A dynamically adaptive class-E switching power amplifier with duty cycle modulation

Researchers at Georgia Tech have developed a dynamically adaptive class-E switching power amplifier with duty cycle modulation. Designed in an advanced 65-nm complementary metal oxide semiconductor (CMOS) process for 2.4-GHz carrier frequency, this new technology uses an inductor-capacitor (LC) tuning circuit with a variable capacitor. This simple tuning network uses only one tunable capacitor with a certain tuning range, while the capacitor is tuned in a static way or dynamically at the rate of the envelope signal only.

Compared to existing products, Georgia Tech’s innovation improves efficiency at lower power levels, enhances reliability through reductions in peak drain voltage, and mitigates process variation effects. The tuning network is much simpler than that in other adaptive power amplifiers.

• [Required task 1]: In the class-E amplifier passage, what carrier frequency was the design made for?
• [Required task 2]: Pick up the write-up on the adaptive class-E power amplifier right after its last sentence and keep it going.

• [Given material]:
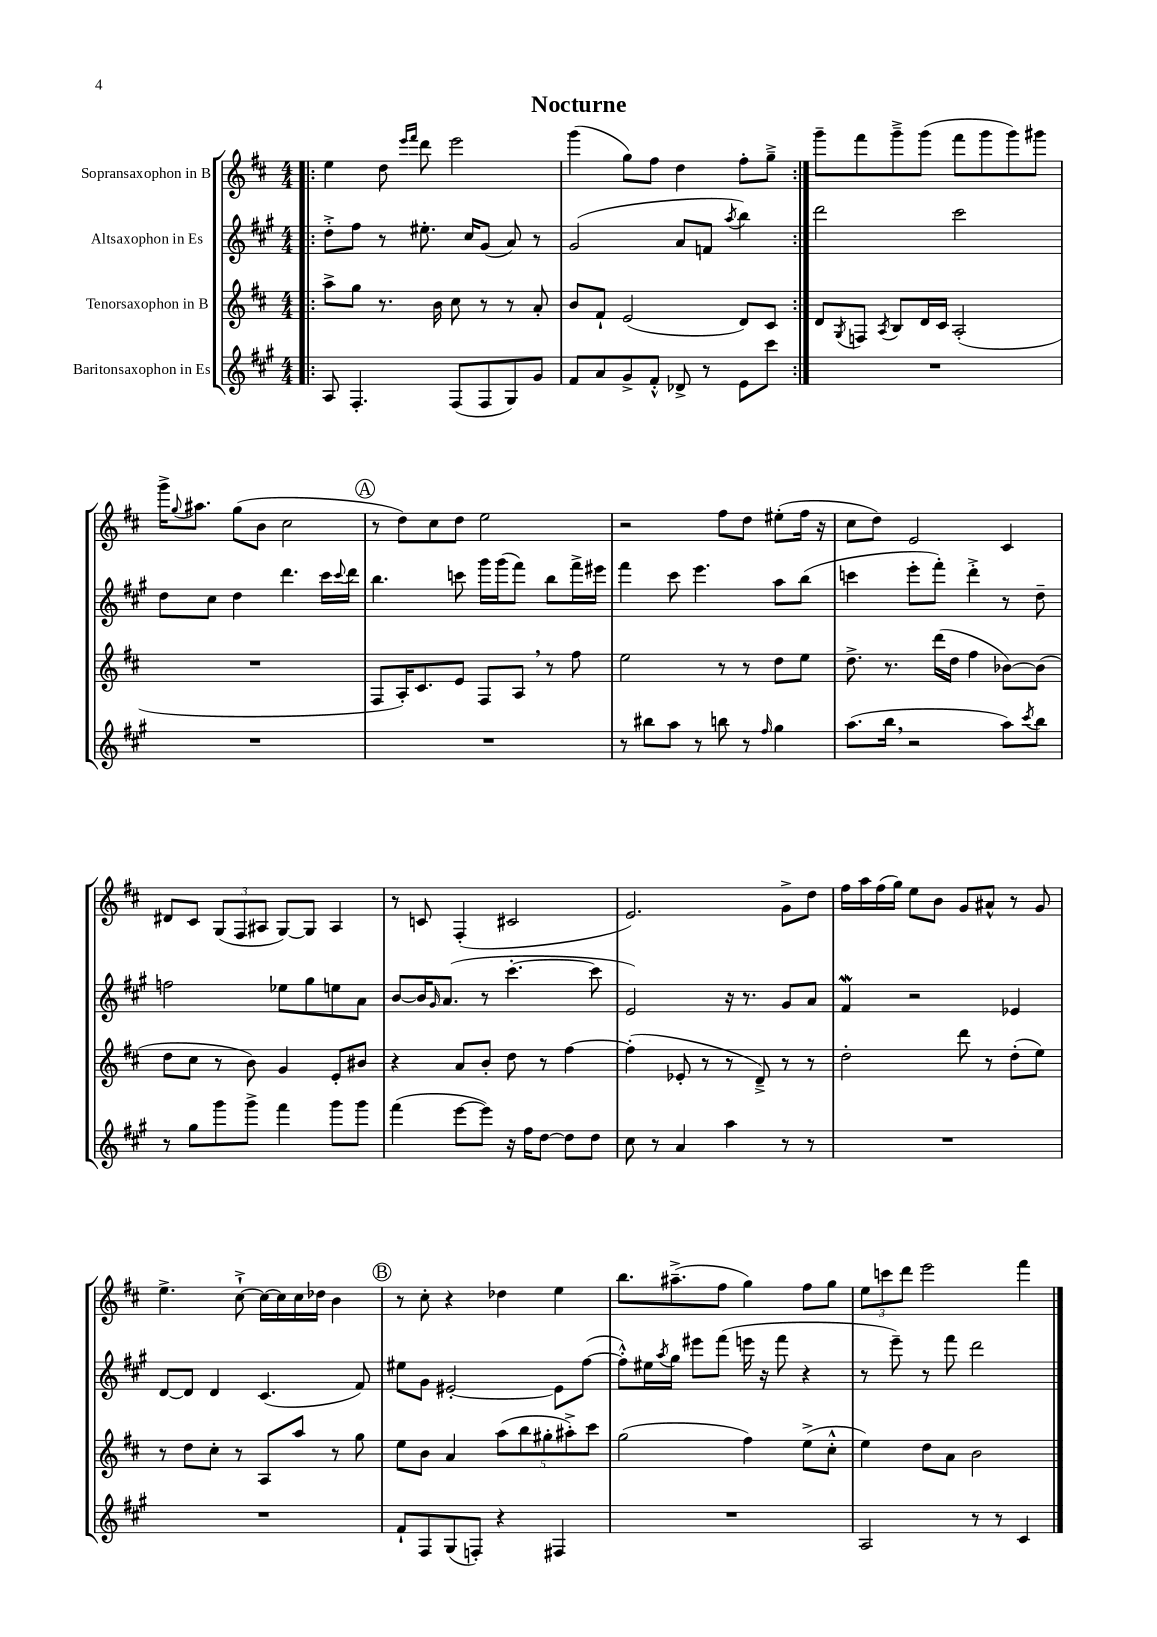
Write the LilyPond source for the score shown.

• [Exercise answer 1]: 2.4 GHz.

• [Exercise answer 2]:
Solution Advantages
  • Increased efficiency — Satisfies zero voltage switching condition at 50% duty cycle and shapes the drain voltage at other duty cycles to minimize power loss
  • Improved reliability — Reduces peak drain swing
  • Mitigated variation — Determines optimal adaptation settings for each process shifted device using on-chip sensors and digital logic
Potential Commercial Applications
  • Mobile handsets and other portable devices
  • Base station applications
  • Wireless communication products
Background and More Information

This technology was developed to ensure high efficiency levels and to address process variation and reliability effects for power amplifiers used in radio frequency (RF) communication systems. Integrated power amplifiers for RF systems operate at large power back-off while enduring intense process variation and high signal levels, all of which reduces efficiency, degrades performance, and negatively impacts reliability. Efforts to address these challenges traditionally have included modifying power amplifier circuits and various efficiency improvement techniques. The current trend is to design an adaptive power amplifier and tune it using on-chip digital logic or a digital signal processor to ensure high efficiency at all output power levels. Unfortunately, these designs are complex and/or use multiple tunable capacitors. Georgia Tech has developed a better tuning network for adaptive power amplifiers.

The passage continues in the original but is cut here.